Theo glanced at the lifelessness of the native vampires’ blood and felt sick. Aside from their last meals—whatever that may have been—their blood was cold and black to his eyes. An emptiness waiting to be filled. Already, the sharp yellow flood of the girl’s terror was sinking into the vampire who grunted atop her, feeding what was otherwise a void. He’d never liked soldiers. They’d always seemed less…alive…to him. “She could, yes,” he said reluctantly.
“Good,” Pale Beaver said, his mouth spreading in a smile. “Now where is she?”
“What happened to the other vampires that were here?” Theo demanded. He recognized none of them. “Are they all in the harem downstairs?”

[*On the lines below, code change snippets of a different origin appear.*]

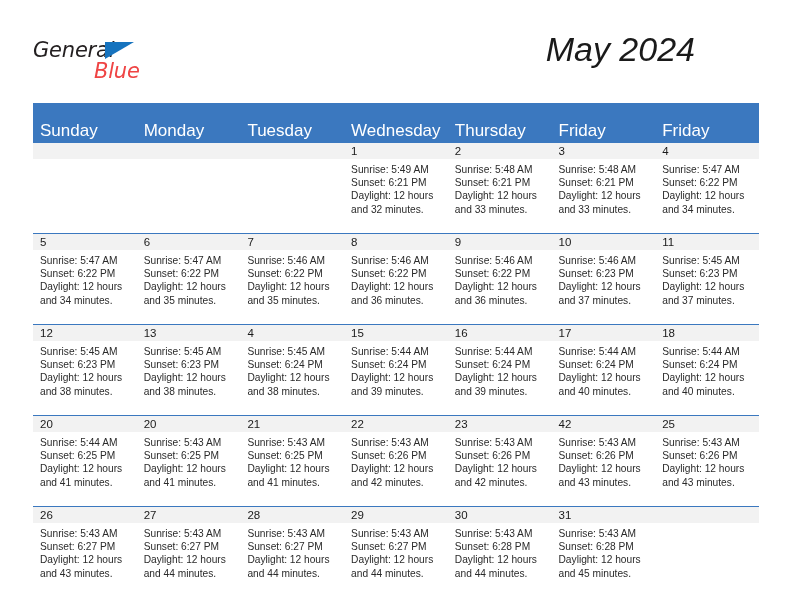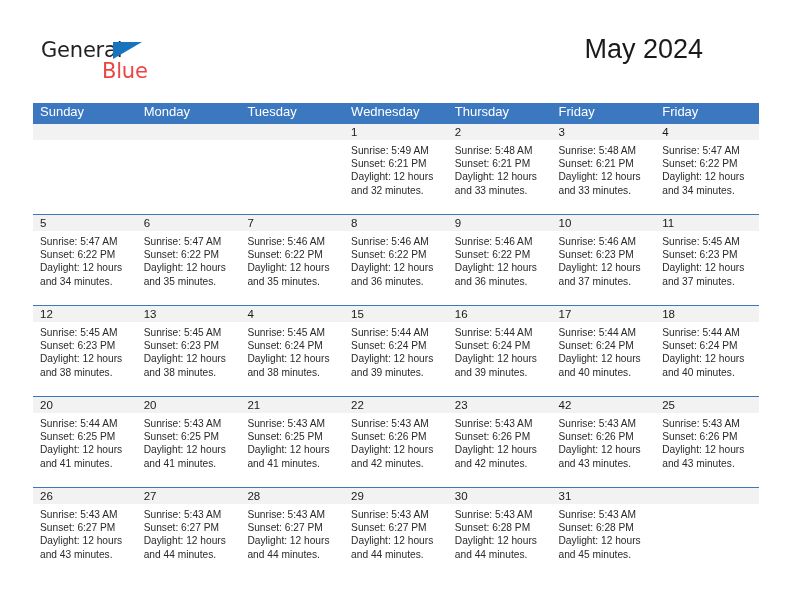--- a/index.html
+++ b/index.html
@@ -25,10 +25,11 @@
   
   .header {
     position: absolute;
-    left: 8px;
+    left: 0;
     top: 0;
     width: 730px;
     height: 103px;
+    font-style: italic;
   }
 
   .logo {

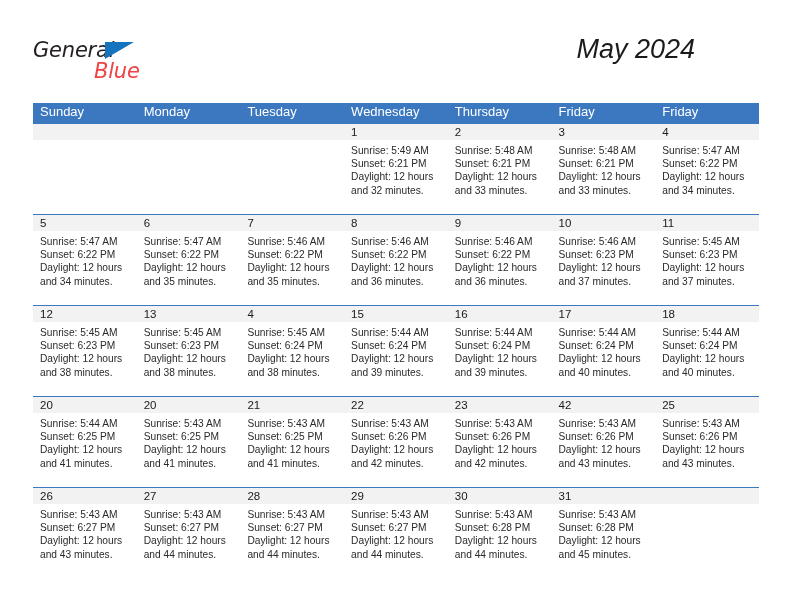--- a/index.html
+++ b/index.html
@@ -73,7 +73,7 @@
     position: absolute;
     right: 35px;
     top: 33px;
-    font-size: 27px;
+    font-size: 34px;
     color: #1a1a1a;
     text-align: right;
     line-height: 32px;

Pale Beaver’s face darkened. “They are all dead.”
…Oh. Theo’s eyes once again came to rest on the thrusting hips of the vampire across the room. The callousness with which this group treated their slaves was similar…but different. Less of a huge orgy and more of a codified system. Like they followed some sort of rules. “You took over their nest…just to kill them all?”
“It is time the white man returned to his own soil,” Pale Beaver said. “Or died to nurture ours.”
Theo’s eyes widened, slowly realizing what the First Lander lord had in mind. An army of vampires—to kill off the interlopers. “You can’t be serious.”
Pale Beaver smiled, slowly. “The white man has overstayed his welcome. Tell me where to find the queen.”